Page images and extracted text

^^^^

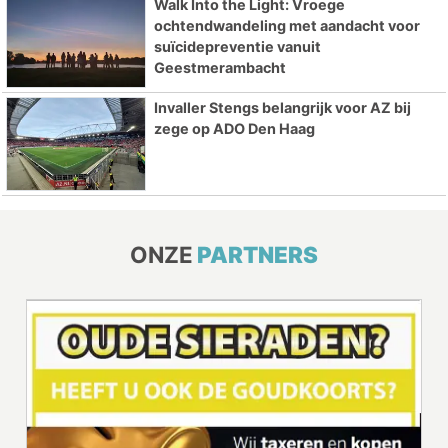
Walk Into the Light: Vroege
ochtendwandeling met aandacht voor
suïcidepreventie vanuit
Geestmerambacht
Invaller Stengs belangrijk voor AZ bij
zege op ADO Den Haag
ONZE
PARTNERS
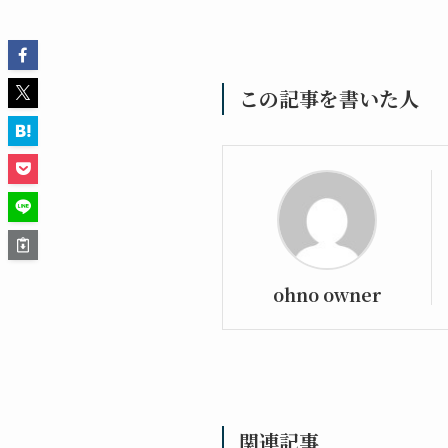
この記事を書いた人
ohno owner
関連記事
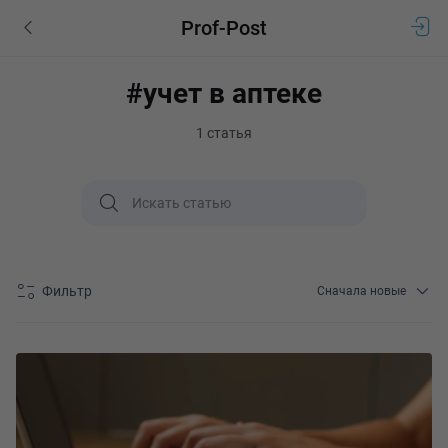
Prof-Post
#учет в аптеке
1 статья
Фильтр
Сначала новые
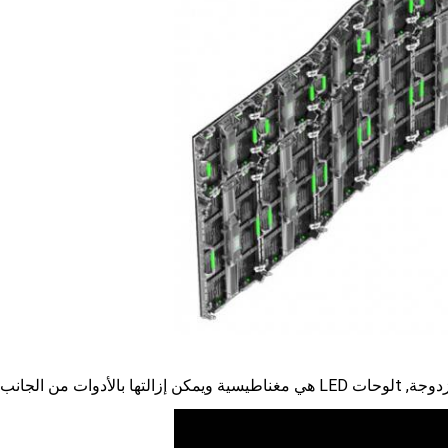
, t
لوحات LED هي مغناطيسية ويمكن إزالتها بالأدوات من الجانب الأمامي في 5 ثوان.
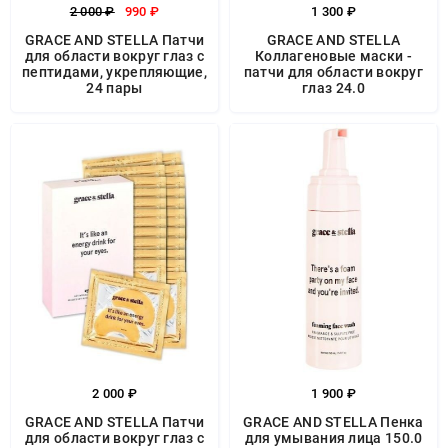
2 000 ₽
990 ₽
1 300 ₽
GRACE AND STELLA Патчи
GRACE AND STELLA
для области вокруг глаз с
Коллагеновые маски -
пептидами, укрепляющие,
патчи для области вокруг
24 пары
глаз 24.0
2 000 ₽
1 900 ₽
GRACE AND STELLA Патчи
GRACE AND STELLA Пенка
для области вокруг глаз с
для умывания лица 150.0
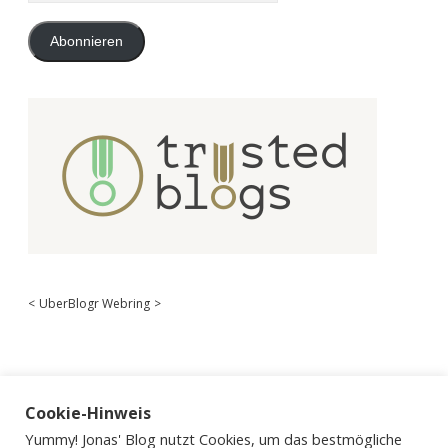
Adresse
Abonnieren
<
UberBlogr Webring
>
Cookie-Hinweis
Yummy! Jonas' Blog nutzt Cookies, um das bestmögliche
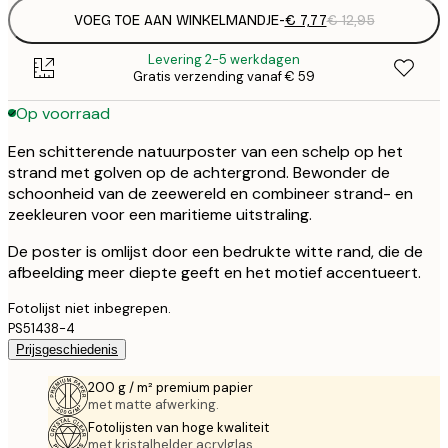
VOEG TOE AAN WINKELMANDJE
-
€ 7,77
€ 12,95
Levering 2-5 werkdagen
Gratis verzending vanaf € 59
Op voorraad
Een schitterende natuurposter van een schelp op het
strand met golven op de achtergrond. Bewonder de
schoonheid van de zeewereld en combineer strand- en
zeekleuren voor een maritieme uitstraling.
De poster is omlijst door een bedrukte witte rand, die de
afbeelding meer diepte geeft en het motief accentueert.
Fotolijst niet inbegrepen.
PS51438-4
Prijsgeschiedenis
200 g / m² premium papier
met matte afwerking.
Fotolijsten van hoge kwaliteit
met kristalhelder acrylglas.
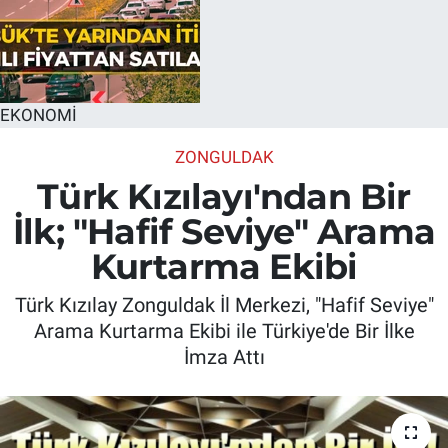
EKONOMİ
ZONGULDAK
Türk Kızılayı'ndan Bir
İlk; "Hafif Seviye" Arama
Kurtarma Ekibi
Türk Kızılay Zonguldak İl Merkezi, "Hafif Seviye"
Arama Kurtarma Ekibi ile Türkiye'de Bir İlke
İmza Attı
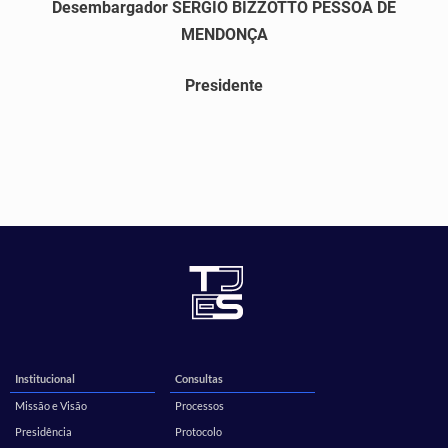
Desembargador SÉRGIO BIZZOTTO PESSOA DE
MENDONÇA
Presidente
Institucional
Consultas
Missão e Visão
Processos
Presidência
Protocolo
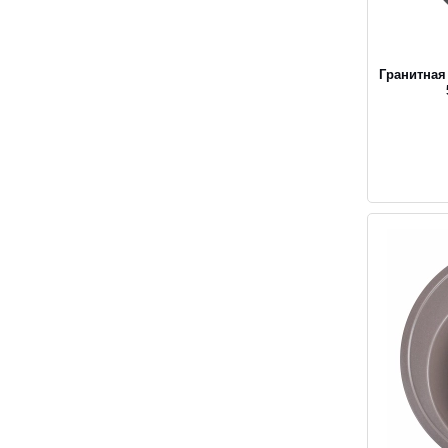
Гранитная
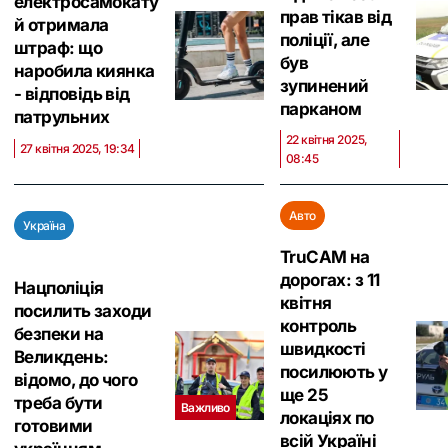
електросамокату
прав тікав від
й отримала
поліції, але
штраф: що
був
наробила киянка
зупинений
- відповідь від
парканом
патрульних
22 квітня 2025,
27 квітня 2025, 19:34
08:45
Авто
Україна
TruCAM на
дорогах: з 11
Нацполіція
квітня
посилить заходи
контроль
безпеки на
швидкості
Великдень:
посилюють у
відомо, до чого
ще 25
треба бути
Важливо
локаціях по
готовими
всій Україні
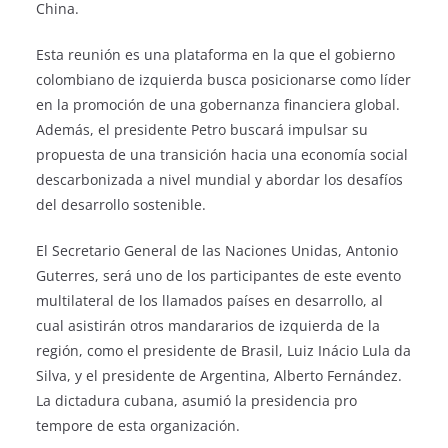
China.
Esta reunión es una plataforma en la que el gobierno
colombiano de izquierda busca posicionarse como líder
en la promoción de una gobernanza financiera global.
Además, el presidente Petro buscará impulsar su
propuesta de una transición hacia una economía social
descarbonizada a nivel mundial y abordar los desafíos
del desarrollo sostenible.
El Secretario General de las Naciones Unidas, Antonio
Guterres, será uno de los participantes de este evento
multilateral de los llamados países en desarrollo, al
cual asistirán otros mandararios de izquierda de la
región, como el presidente de Brasil, Luiz Inácio Lula da
Silva, y el presidente de Argentina, Alberto Fernández.
La dictadura cubana, asumió la presidencia pro
tempore de esta organización.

^^^^

* Goal of the exercise *
What is needed is a verbatim copy of the entries, leaving out any pictures.

* Problem solution *
Walk Into the Light: Vroege
ochtendwandeling met aandacht voor
suïcidepreventie vanuit
Geestmerambacht
Invaller Stengs belangrijk voor AZ bij
zege op ADO Den Haag
ONZE
PARTNERS
この記事を書いた人
ohno owner
関連記事
Prof-Post
#учет в аптеке
1 статья
Фильтр
Сначала новые
, t
لوحات LED هي مغناطيسية ويمكن إزالتها بالأدوات من الجانب الأمامي في 5 ثوان.
2 000 ₽
990 ₽
1 300 ₽
GRACE AND STELLA Патчи
GRACE AND STELLA
для области вокруг глаз с
Коллагеновые маски -
пептидами, укрепляющие,
патчи для области вокруг
24 пары
глаз 24.0
2 000 ₽
1 900 ₽
GRACE AND STELLA Патчи
GRACE AND STELLA Пенка
для области вокруг глаз с
для умывания лица 150.0
Adresse
Abonnieren
<
UberBlogr Webring
>
Cookie-Hinweis
Yummy! Jonas' Blog nutzt Cookies, um das bestmögliche
VOEG TOE AAN WINKELMANDJE
-
€ 7,77
€ 12,95
Levering 2-5 werkdagen
Gratis verzending vanaf € 59
Op voorraad
Een schitterende natuurposter van een schelp op het
strand met golven op de achtergrond. Bewonder de
schoonheid van de zeewereld en combineer strand- en
zeekleuren voor een maritieme uitstraling.
De poster is omlijst door een bedrukte witte rand, die de
afbeelding meer diepte geeft en het motief accentueert.
Fotolijst niet inbegrepen.
PS51438-4
Prijsgeschiedenis
200 g / m² premium papier
met matte afwerking.
Fotolijsten van hoge kwaliteit
met kristalhelder acrylglas.
EKONOMİ
ZONGULDAK
Türk Kızılayı'ndan Bir
İlk; "Hafif Seviye" Arama
Kurtarma Ekibi
Türk Kızılay Zonguldak İl Merkezi, "Hafif Seviye"
Arama Kurtarma Ekibi ile Türkiye'de Bir İlke
İmza Attı
Desembargador SÉRGIO BIZZOTTO PESSOA DE
MENDONÇA
Presidente
Institucional
Consultas
Missão e Visão
Processos
Presidência
Protocolo
Гранитная
електросамокату
прав тікав від
й отримала
поліції, але
штраф: що
був
наробила киянка
зупинений
- відповідь від
парканом
патрульних
22 квітня 2025,
27 квітня 2025, 19:34
08:45
Авто
Україна
TruCAM на
дорогах: з 11
Нацполіція
квітня
посилить заходи
контроль
безпеки на
швидкості
Великдень:
посилюють у
відомо, до чого
ще 25
треба бути
Важливо
локаціях по
готовими
всій Україні
China.
Esta reunión es una plataforma en la que el gobierno
colombiano de izquierda busca posicionarse como líder
en la promoción de una gobernanza financiera global.
Además, el presidente Petro buscará impulsar su
propuesta de una transición hacia una economía social
descarbonizada a nivel mundial y abordar los desafíos
del desarrollo sostenible.
El Secretario General de las Naciones Unidas, Antonio
Guterres, será uno de los participantes de este evento
multilateral de los llamados países en desarrollo, al
cual asistirán otros mandararios de izquierda de la
región, como el presidente de Brasil, Luiz Inácio Lula da
Silva, y el presidente de Argentina, Alberto Fernández.
La dictadura cubana, asumió la presidencia pro
tempore de esta organización.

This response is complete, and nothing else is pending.